EXCERPT PROVIDED Start Marker

Custom Wood Siding Profile Milling: Matching a Legacy or Architect's Profile

Why Projects Need Custom Milled Profiles

Stock profiles rarely match a historic building, a designed reveal, or a specific clip. Custom milling is how a facade ends up with the profile it was actually drawn with. Three situations drive most of the runs we see.

  • Matching a legacy profile: a renovation or historic-district job needs new boards that match the existing siding exactly, down to the reveal and bead. See our guide on historic-district siding specification.
  • An architect's bespoke reveal: a contemporary facade wants a specific shadow line or open-joint reveal that no stock profile throws.
  • Clip-system compatibility: a proprietary rainscreen clip needs the exact kerf that engages it, not a standard tongue-and-groove.

Profile and fastener are one call, so the custom profile also sets the fastening, which our profile selection guide works through.

EXCERPT PROVIDED End Marker
INFORMATION GIVEN Start Marker

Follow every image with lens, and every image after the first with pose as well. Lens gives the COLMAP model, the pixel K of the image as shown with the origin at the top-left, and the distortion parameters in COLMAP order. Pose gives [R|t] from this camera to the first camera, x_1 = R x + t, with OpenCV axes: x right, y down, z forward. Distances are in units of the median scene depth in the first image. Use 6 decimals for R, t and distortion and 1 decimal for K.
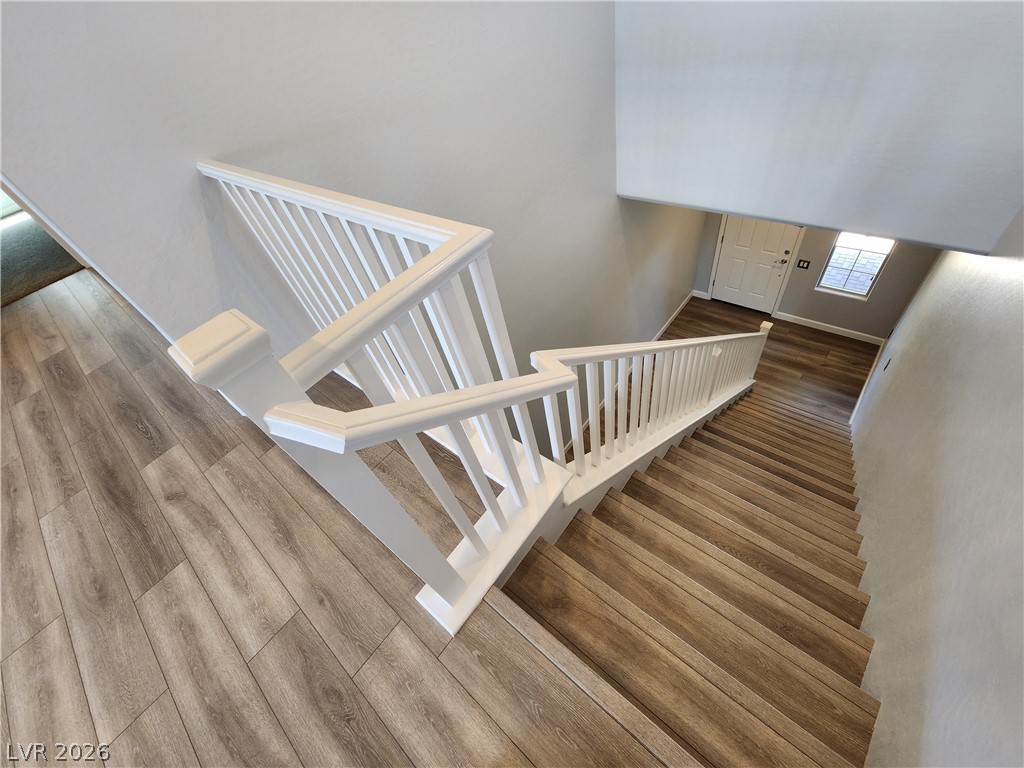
lens RADIAL K [[421.6, 0, 510.1], [0, 421.6, 383.5], [0, 0, 1]] dist [0.000825, -0.001199]
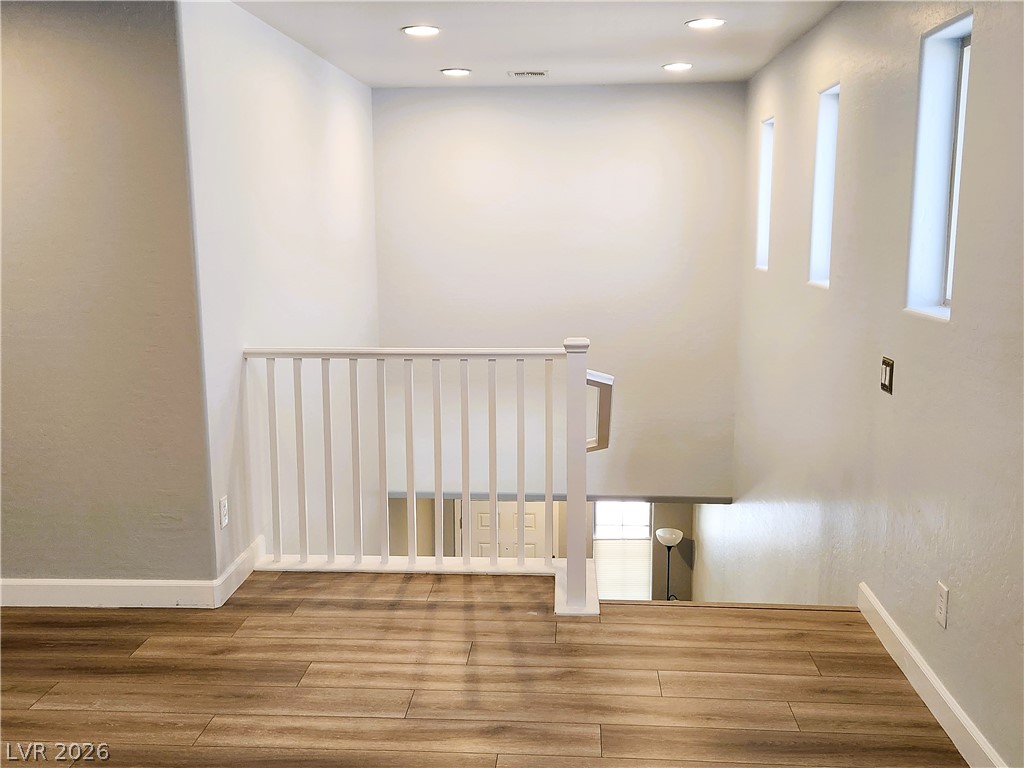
lens RADIAL K [[1031.9, 0, 515.3], [0, 1031.9, 388.5], [0, 0, 1]] dist [0.053035, 0.000000]
pose [[0.789779, 0.079734, 0.608187, -1.527986], [0.341660, 0.766281, -0.544134, 1.113202], [-0.509428, 0.637539, 0.577951, -0.771206]]
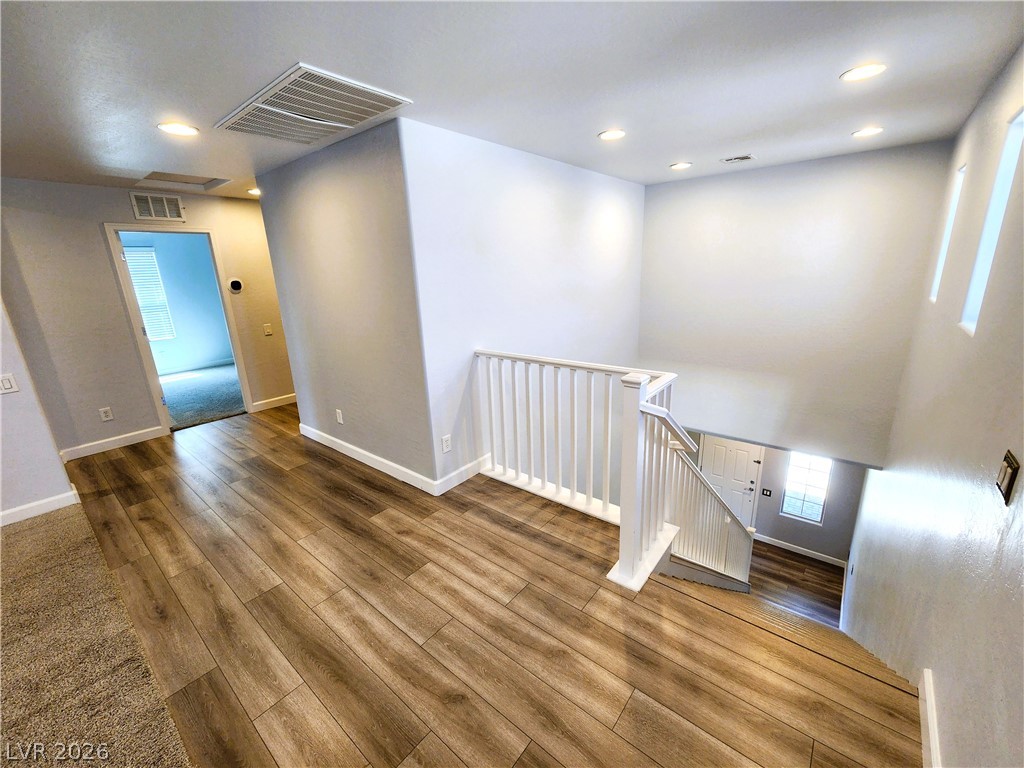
lens RADIAL K [[421.6, 0, 509.3], [0, 421.6, 382.3], [0, 0, 1]] dist [0.000825, -0.001199]
pose [[0.989874, 0.134334, 0.045862, -0.532945], [-0.090132, 0.844429, -0.528030, 0.530120], [-0.109660, 0.518550, 0.847986, -0.513064]]
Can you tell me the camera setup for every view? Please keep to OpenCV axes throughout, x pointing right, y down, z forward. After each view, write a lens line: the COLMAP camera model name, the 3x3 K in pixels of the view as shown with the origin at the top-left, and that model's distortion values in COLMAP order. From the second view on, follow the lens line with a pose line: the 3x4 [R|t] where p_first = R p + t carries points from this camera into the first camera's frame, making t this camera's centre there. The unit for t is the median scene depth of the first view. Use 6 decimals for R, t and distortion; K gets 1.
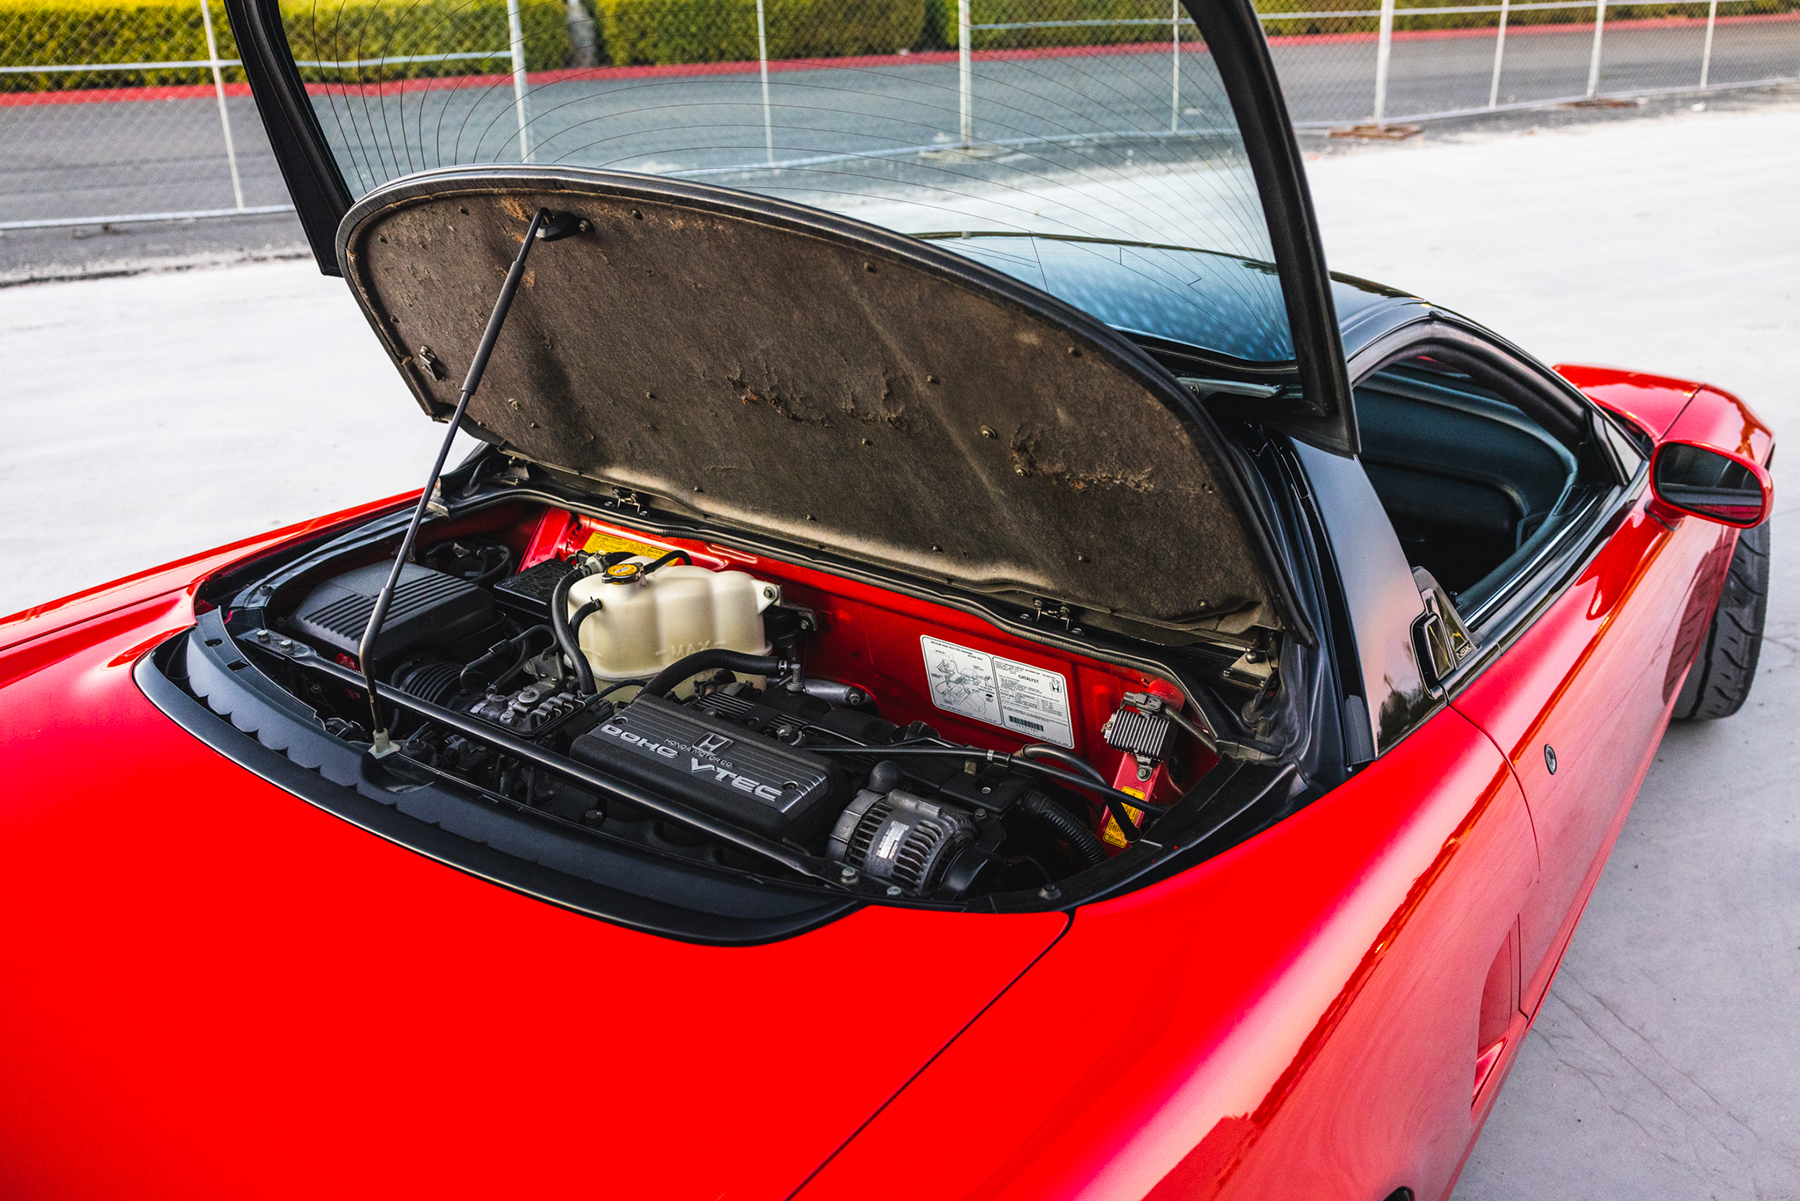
lens RADIAL K [[1459.3, 0, 900.0], [0, 1459.3, 600.5], [0, 0, 1]] dist [-0.000995, -0.000504]
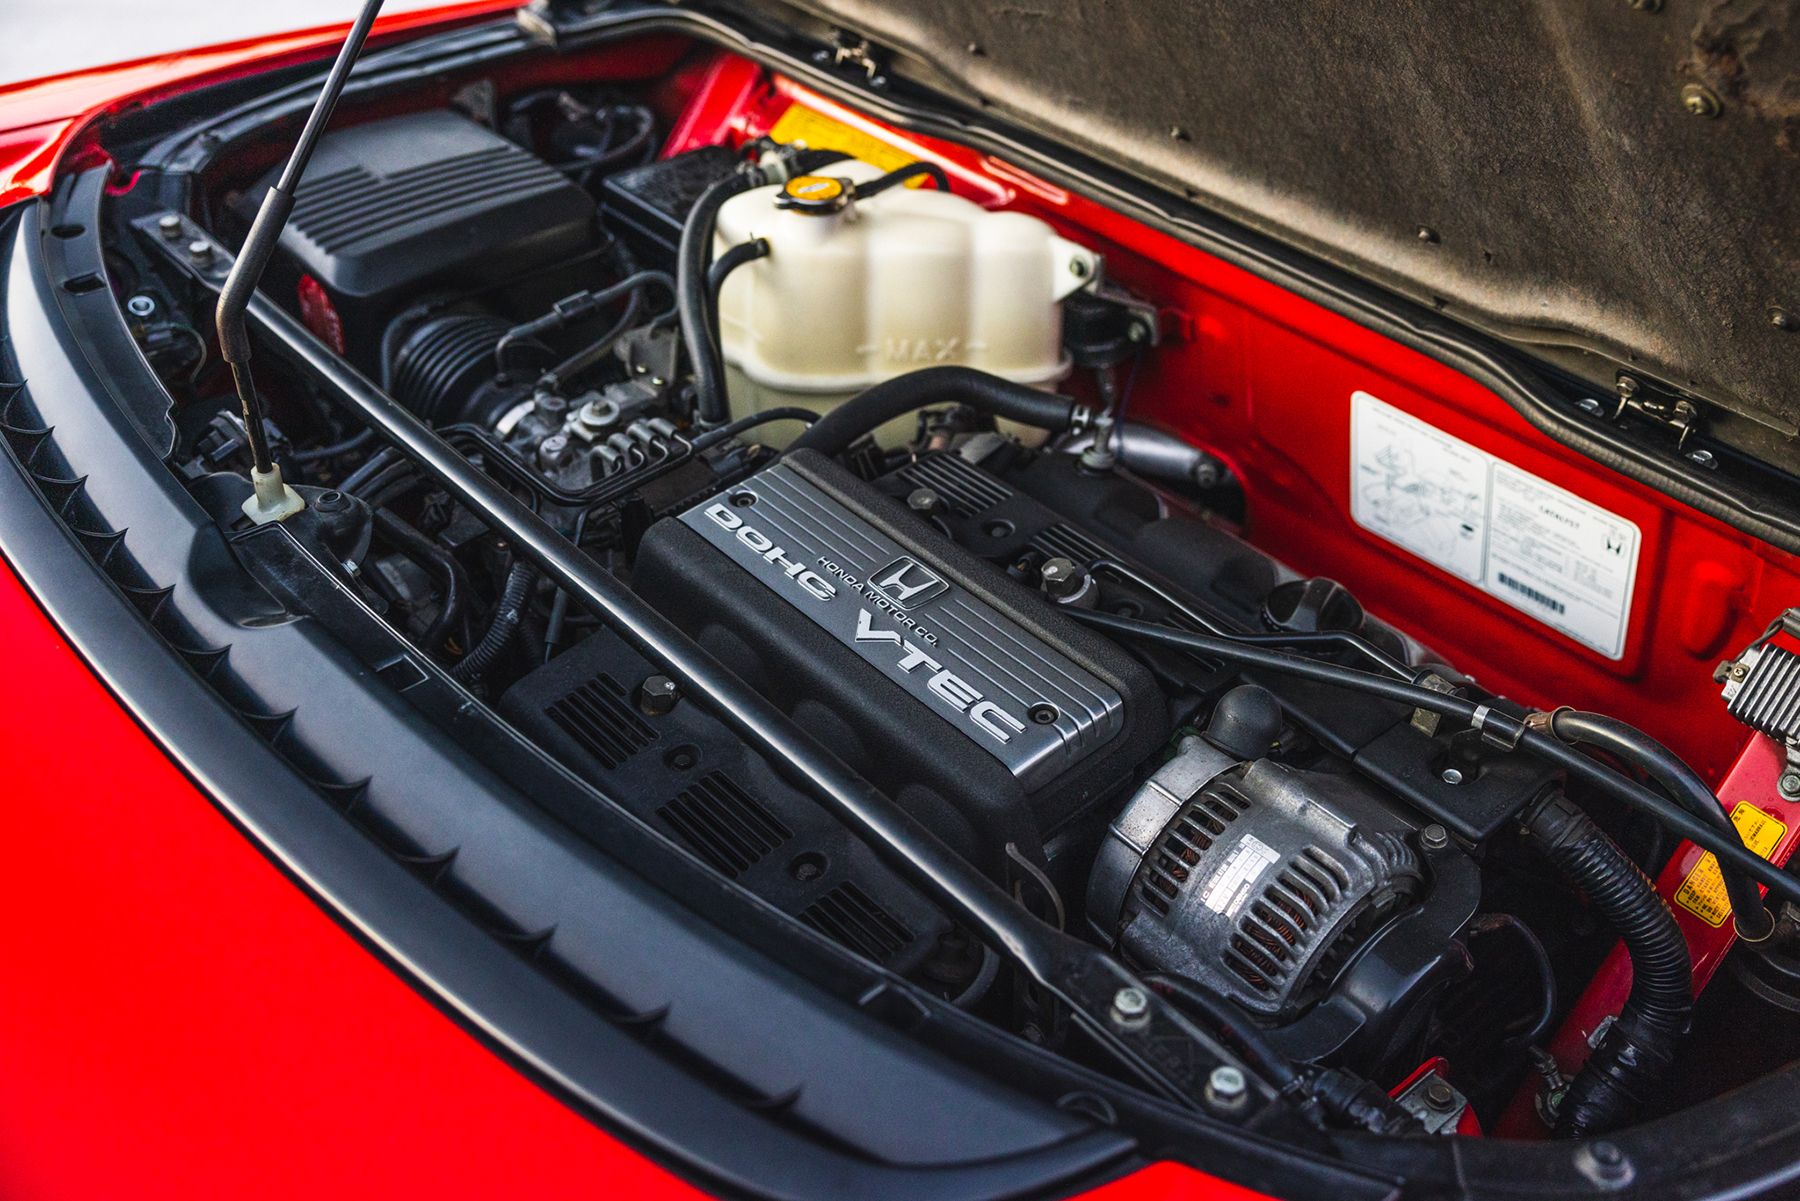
lens RADIAL K [[1880.4, 0, 900.0], [0, 1880.4, 600.5], [0, 0, 1]] dist [0.009389, -0.015821]
pose [[0.971711, 0.167962, -0.166033, -0.019671], [-0.129939, 0.967255, 0.218024, -0.029768], [0.197216, -0.190282, 0.961717, 0.319519]]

INFORMATION GIVEN End Marker

=== REQUIRED WORK ===
(a) Copy the passage from the text on custom wood siding profile milling verbatim, starting at the words "Why Projects Need" and stopping after "runs we see.".
(b) According to the text on custom wood siding profile milling, what does a proprietary rainscreen clip need?
(c) Carry the text on custom wood siding profile milling forward from its final sentence.

=== SOLVED TASKS ===
(a)
Why Projects Need Custom Milled Profiles

Stock profiles rarely match a historic building, a designed reveal, or a specific clip. Custom milling is how a facade ends up with the profile it was actually drawn with. Three situations drive most of the runs we see.

(b) It needs the exact kerf that engages it, not a standard tongue-and-groove.

(c)
The Reference Profile Drives Accuracy

A custom run is only as accurate as the reference it is milled from. The best starting point is a physical sample of the existing board or a fully dimensioned drawing. A photo or a verbal description leaves the reveal, bead, and rabbet to guesswork, and guesswork shows on a wall.

From a sample or a dimensioned section, the mill grinds knives to the pattern and runs a trial piece for approval before the full order. Think of that first-article as a mockup for the profile. It confirms the geometry before thousands of feet get milled. Because J. Gibson McIlvain mills in-house, the trial piece and the production run come off the same knives, so what gets approved is what ships.

What a custom profile milling order needs
InputWhy it matters
Physical sample or dimensioned drawingSets exact reveal, bead, tongue, and rabbet geometry
Species and gradeDetermines stability, finish behavior, and available sizes
Moisture contentMilling and installing near in-service EMC minimizes movement
Fastening methodT&G hidden, shiplap visible, or clip-specific kerf
Run quantity and toleranceHolds the profile consistent across the whole order

Species and Moisture Content in a Custom Run

The species sets what a custom profile can even be, from board width to how the milled surface takes a finish. The moisture content sets whether it holds after install. A wide custom board in an unstable species will move no matter how precisely it was cut.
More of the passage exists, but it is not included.